Konjac Root Powder 100 gms
Konjac or "Konnyaku" paste has been used for centuries to coat paper (especially in making kamiko paper clothing). The treated paper is called momigami kneaded paper or kyoseishi strong paper. Once dry, the paper becomes more wind and water-resistant, improving heat retention while remaining breathable. After application and drying, the process adds texture, strength, and durability - great for book covers, stitching, dyeing, and any piece requiring strength and more flexibility.
Instructions for Use
There are various recipes for powder to water ratio. They all seem to work to one degree or another. A recipe using 5grams (1 tsp) of konjac powder to 1-quart water will strengthen the paper before the dyeing process.
30grams (2 Tbsp) of konjac powder to 1-quart water works well for kyoseishi or momigami. If this is your first time, start with 5grams (1 tsp) of konjac powder to 2 cups of water and, if too thick, add up to two more cups of water.
Room temperature water
Spoon to mix the paste
Teaspoon, tablespoon & cup measure
Bristle paintbrush to apply paste (nix the sponge brush idea)
Washi (Kozo is great)
Plastic sheet to protect your working surface
Dissolve Konjac powder in room temperature water. Consistently stir while adding powder, a little at a time. Mix 20 minutes to prevent lumps. Occasional stirring for the next couple of hours is needed. The paste is ready when thick, smooth, and particles have dissolved. You don’t need to heat the mixture. You can dilute if the paper you use is on the delicate side.

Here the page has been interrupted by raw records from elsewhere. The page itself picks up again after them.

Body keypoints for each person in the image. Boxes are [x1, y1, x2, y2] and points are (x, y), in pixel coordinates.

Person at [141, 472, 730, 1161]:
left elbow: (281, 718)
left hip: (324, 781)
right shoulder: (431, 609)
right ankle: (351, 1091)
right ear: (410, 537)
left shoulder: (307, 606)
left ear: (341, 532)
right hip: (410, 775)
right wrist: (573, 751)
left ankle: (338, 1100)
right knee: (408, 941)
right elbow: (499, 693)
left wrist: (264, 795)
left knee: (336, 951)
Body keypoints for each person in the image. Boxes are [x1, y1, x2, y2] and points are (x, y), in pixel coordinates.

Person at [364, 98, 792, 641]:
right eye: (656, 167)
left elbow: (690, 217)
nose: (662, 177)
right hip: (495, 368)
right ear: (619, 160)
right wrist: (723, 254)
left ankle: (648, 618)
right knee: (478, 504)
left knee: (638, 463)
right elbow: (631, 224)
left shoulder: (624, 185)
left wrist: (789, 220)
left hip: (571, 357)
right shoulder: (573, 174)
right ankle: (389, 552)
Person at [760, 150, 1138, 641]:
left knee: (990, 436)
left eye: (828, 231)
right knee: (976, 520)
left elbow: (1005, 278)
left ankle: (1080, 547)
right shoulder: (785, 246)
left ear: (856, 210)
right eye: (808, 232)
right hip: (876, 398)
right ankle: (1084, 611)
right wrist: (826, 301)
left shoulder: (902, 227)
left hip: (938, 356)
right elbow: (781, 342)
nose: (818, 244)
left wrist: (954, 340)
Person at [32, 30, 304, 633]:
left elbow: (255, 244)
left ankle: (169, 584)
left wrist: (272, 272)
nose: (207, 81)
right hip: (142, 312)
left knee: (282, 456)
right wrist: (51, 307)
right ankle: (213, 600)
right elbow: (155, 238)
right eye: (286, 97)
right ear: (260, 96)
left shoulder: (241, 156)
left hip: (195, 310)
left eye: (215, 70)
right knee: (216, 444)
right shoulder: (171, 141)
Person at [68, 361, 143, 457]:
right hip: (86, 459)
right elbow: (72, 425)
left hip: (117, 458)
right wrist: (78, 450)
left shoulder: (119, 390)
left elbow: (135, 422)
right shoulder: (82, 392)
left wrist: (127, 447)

Recipes and processes differ slightly. You will find what works best for your desired outcome. You may carefully crumple paper before application or after. Use a wide paintbrush to apply paste to both sides of paper. Fold the paper’s corners into the center and crumple the sheet into a loose ball. Place aside on plastic and proceed to another sheet, repeating process. When you have finished the first application, take each sheet, and pack it into a ball, turning, squeezing, and crumpling carefully. Open each sheet and rub it against itself, paper to paper, all over. Flatten and lightly stretch each sheet. Lay flat to dry.
If using konjac paste to pre-treat paper for dyeing, the solution may be further diluted and crumpling omitted.
Papers can be crumpled once dried and are especially useful for more delicate sheets.
A treatment of konjac paste gives strength to washi, particularly wet-strength, so when the washi goes into a dye bath, the sheets stay strong and do not break down.